ジュース・ワールドは4歳の頃にピアノを習い始め,その後,ギターとドラムへと移行していきました。ラッパーを目指し,本格的にラップの曲をネット(SoundCloudサイト)へとアップし始めたのは,高校2年生の頃でした。

彼のラッパー名である「ジュース」は,2パックの映画『Juice』にちなんでいると言います。シカゴ生まれである彼は,同胞のカニエ・ウェストやチーフ・キーフ,はたまたヒューストン出身のトラヴィス・スコットを影響されたアーティストに挙げています。

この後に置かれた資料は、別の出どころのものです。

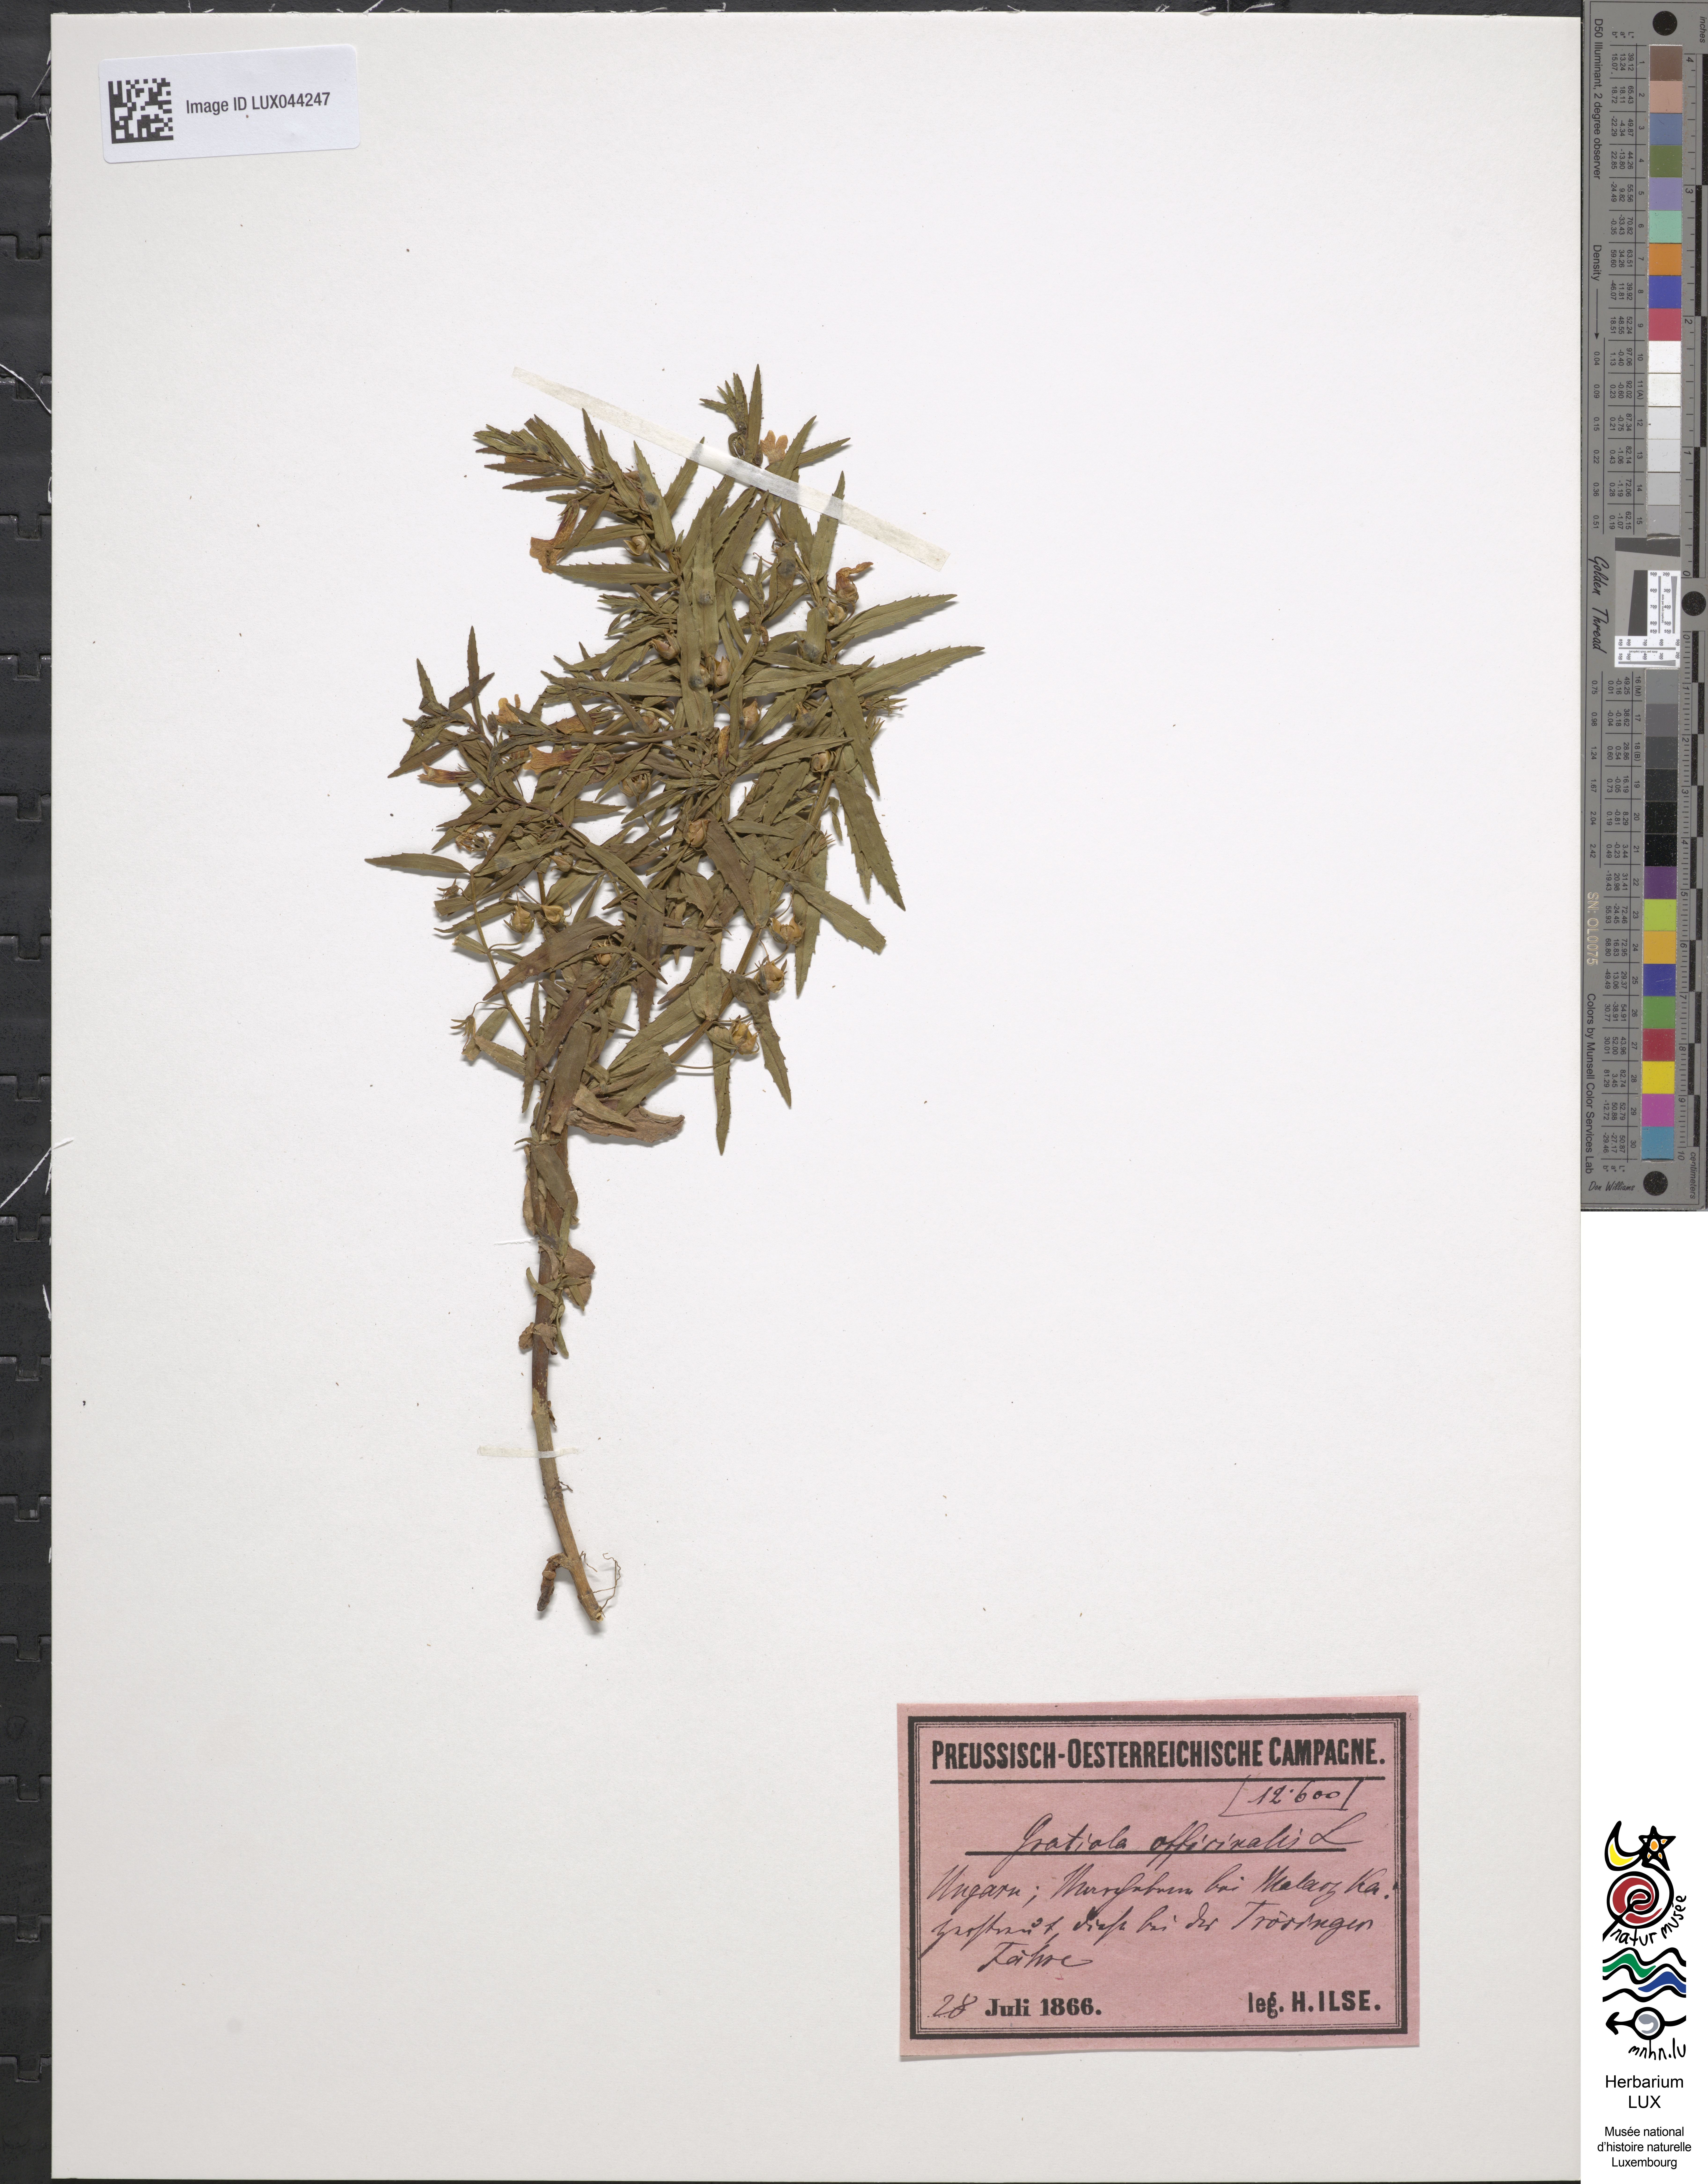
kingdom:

さて,現在ビールボードチャート4位(リリース時は2位)の楽曲「Lucid Dreams(邦題:明晰夢(めいせきむ=夢見ていることを意識しながらみている夢))」を聴いてみましょう。

歌詞の内容はともかくも,冒頭のビートを聞くと,NASの「The Message」を想起せずにはいられません。ジュース・ワールドのこの曲はemo rap(エモ・ラップ(=情のこもったラップ))と呼べるでしょうが,NASの「The Message」が描いている夢は,そんなエモ(感情的)になっている暇なんてない連中への応援歌でした。ストリートの生きザマをありのまま描き,いつかそこから抜け出せる,そして成り上がれることを夢見た野郎たちに向けた曲でした。

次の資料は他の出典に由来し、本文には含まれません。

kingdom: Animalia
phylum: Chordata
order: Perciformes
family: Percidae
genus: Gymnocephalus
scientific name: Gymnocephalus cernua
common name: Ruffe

最近は,黒人もある程度は平和に暮らせるようになった反面,こういった「精神的」な病いが蔓延するようになりました。肉体的に大変な時代には,こういった精神面での苦労はそこまでなかったのかもしれません,否,精神面での苦労があったのかもしれませんが,それ以上に,肉体面での苦労(食っていけるか,くたばるか)の実際面でのストラグルがある中,精神的に弱ってる暇は無かったのかもしれません。

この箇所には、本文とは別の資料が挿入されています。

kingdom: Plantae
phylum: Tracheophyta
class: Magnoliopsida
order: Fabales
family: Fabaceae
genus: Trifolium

そんな中,生まれたのが,NASの名曲「The Message」です。ストリートから,糞社会へ向けたメッセージです。

そして,冒頭で書いた「時に二重にさかのぼって発見できる場合」についてですが,このNASの「The Message」(1997年リリース)にも元ネタがあります。

それが1993年にリリースされた,スティング(Sting)の「Shape Of My Heart」です。

リュック・ベンソンの映画『レオン』の主題歌です。
このように,けっこうな大作がこうして世代を超えたヒップホップに影響を与えているという場合もあります。

(文責:Jun Nishihara)

6 thoughts on “元ネタの曲を知る⑧:ジュース・ワールド⇆ナズ

  1. […] これを最初聴いたときはぶっ飛びました。こんなフリースタイルをやるやつが今の時代(もう2019年も終わりですよ),まだいたのかと。最近は,エモラップ(emo rap)とか,はたまたマンブルラップ(mumble rap)とかが流行っている時代に,こんなソリッド(確固とした)ラップをするMCがいたのかと。ヒップホップもまだまだ捨てたもんじゃない。 […]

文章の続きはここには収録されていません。